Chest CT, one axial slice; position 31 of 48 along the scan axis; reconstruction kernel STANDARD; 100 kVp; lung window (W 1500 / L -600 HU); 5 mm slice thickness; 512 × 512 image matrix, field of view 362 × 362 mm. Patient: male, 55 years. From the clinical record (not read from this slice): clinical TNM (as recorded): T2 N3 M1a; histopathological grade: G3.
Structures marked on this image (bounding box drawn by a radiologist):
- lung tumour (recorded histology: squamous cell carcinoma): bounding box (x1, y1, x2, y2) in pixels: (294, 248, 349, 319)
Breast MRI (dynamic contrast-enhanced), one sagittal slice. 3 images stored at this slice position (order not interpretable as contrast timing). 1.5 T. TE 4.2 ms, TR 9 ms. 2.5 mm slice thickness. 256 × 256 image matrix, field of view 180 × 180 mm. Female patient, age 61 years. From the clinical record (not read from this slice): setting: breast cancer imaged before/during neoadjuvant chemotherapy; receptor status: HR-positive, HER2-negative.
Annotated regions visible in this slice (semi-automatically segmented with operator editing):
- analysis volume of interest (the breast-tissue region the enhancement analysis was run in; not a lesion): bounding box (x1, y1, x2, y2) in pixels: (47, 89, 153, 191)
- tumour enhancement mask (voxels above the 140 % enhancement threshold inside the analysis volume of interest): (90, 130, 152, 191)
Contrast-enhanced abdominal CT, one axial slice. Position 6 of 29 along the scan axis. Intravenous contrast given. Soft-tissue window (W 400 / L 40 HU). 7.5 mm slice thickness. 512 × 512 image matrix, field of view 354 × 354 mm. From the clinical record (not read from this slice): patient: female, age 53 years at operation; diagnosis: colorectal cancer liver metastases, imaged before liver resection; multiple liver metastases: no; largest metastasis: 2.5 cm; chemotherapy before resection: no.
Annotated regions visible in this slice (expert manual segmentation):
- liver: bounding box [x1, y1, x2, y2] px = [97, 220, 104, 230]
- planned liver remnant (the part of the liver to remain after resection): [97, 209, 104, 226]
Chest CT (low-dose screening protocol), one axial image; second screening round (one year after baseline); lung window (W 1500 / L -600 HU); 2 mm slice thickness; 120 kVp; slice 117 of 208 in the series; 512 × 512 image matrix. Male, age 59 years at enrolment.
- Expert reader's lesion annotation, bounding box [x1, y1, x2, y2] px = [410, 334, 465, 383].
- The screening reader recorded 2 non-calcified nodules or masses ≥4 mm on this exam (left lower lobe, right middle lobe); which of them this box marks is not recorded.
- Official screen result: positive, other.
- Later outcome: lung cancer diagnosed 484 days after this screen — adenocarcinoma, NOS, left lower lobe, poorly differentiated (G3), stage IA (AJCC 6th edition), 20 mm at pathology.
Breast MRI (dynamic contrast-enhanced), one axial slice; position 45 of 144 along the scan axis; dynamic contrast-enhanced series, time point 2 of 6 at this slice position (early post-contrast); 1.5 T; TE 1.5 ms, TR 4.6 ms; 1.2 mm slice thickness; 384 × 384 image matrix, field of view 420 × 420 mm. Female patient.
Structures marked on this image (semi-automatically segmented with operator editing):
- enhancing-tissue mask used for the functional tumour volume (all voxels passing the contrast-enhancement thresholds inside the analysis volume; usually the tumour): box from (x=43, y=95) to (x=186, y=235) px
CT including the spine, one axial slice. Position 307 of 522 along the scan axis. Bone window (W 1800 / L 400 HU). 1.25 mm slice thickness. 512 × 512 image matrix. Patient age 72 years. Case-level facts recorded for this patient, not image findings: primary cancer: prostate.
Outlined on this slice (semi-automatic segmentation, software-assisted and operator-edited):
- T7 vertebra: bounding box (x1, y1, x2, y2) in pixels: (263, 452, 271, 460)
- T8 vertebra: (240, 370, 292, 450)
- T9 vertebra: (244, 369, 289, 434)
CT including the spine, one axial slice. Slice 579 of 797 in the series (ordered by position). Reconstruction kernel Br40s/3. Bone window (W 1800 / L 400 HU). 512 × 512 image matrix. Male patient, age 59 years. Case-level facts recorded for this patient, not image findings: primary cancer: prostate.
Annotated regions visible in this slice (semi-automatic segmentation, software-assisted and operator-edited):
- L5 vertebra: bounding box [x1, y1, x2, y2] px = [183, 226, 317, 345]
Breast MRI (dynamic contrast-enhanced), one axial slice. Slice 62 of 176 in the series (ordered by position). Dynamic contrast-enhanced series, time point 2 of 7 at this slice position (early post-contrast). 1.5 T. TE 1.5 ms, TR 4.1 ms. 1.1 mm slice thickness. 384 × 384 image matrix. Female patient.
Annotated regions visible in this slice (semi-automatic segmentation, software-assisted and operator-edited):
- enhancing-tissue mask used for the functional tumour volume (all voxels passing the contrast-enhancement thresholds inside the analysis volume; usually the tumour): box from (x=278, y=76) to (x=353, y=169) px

_ _ _ _

Beginning with the line that has "Breast MRI (dynamic contrast-enhanced), one axial slice;" and ending with the line that has "- L5 vertebra: bounding", set down the lines above exactly and include no others.

» **RESPONSE TO THE TASK**:
Breast MRI (dynamic contrast-enhanced), one axial slice; position 45 of 144 along the scan axis; dynamic contrast-enhanced series, time point 2 of 6 at this slice position (early post-contrast); 1.5 T; TE 1.5 ms, TR 4.6 ms; 1.2 mm slice thickness; 384 × 384 image matrix, field of view 420 × 420 mm. Female patient.
Structures marked on this image (semi-automatically segmented with operator editing):
- enhancing-tissue mask used for the functional tumour volume (all voxels passing the contrast-enhancement thresholds inside the analysis volume; usually the tumour): box from (x=43, y=95) to (x=186, y=235) px
CT including the spine, one axial slice. Position 307 of 522 along the scan axis. Bone window (W 1800 / L 400 HU). 1.25 mm slice thickness. 512 × 512 image matrix. Patient age 72 years. Case-level facts recorded for this patient, not image findings: primary cancer: prostate.
Outlined on this slice (semi-automatic segmentation, software-assisted and operator-edited):
- T7 vertebra: bounding box (x1, y1, x2, y2) in pixels: (263, 452, 271, 460)
- T8 vertebra: (240, 370, 292, 450)
- T9 vertebra: (244, 369, 289, 434)
CT including the spine, one axial slice. Slice 579 of 797 in the series (ordered by position). Reconstruction kernel Br40s/3. Bone window (W 1800 / L 400 HU). 512 × 512 image matrix. Male patient, age 59 years. Case-level facts recorded for this patient, not image findings: primary cancer: prostate.
Annotated regions visible in this slice (semi-automatic segmentation, software-assisted and operator-edited):
- L5 vertebra: bounding box [x1, y1, x2, y2] px = [183, 226, 317, 345]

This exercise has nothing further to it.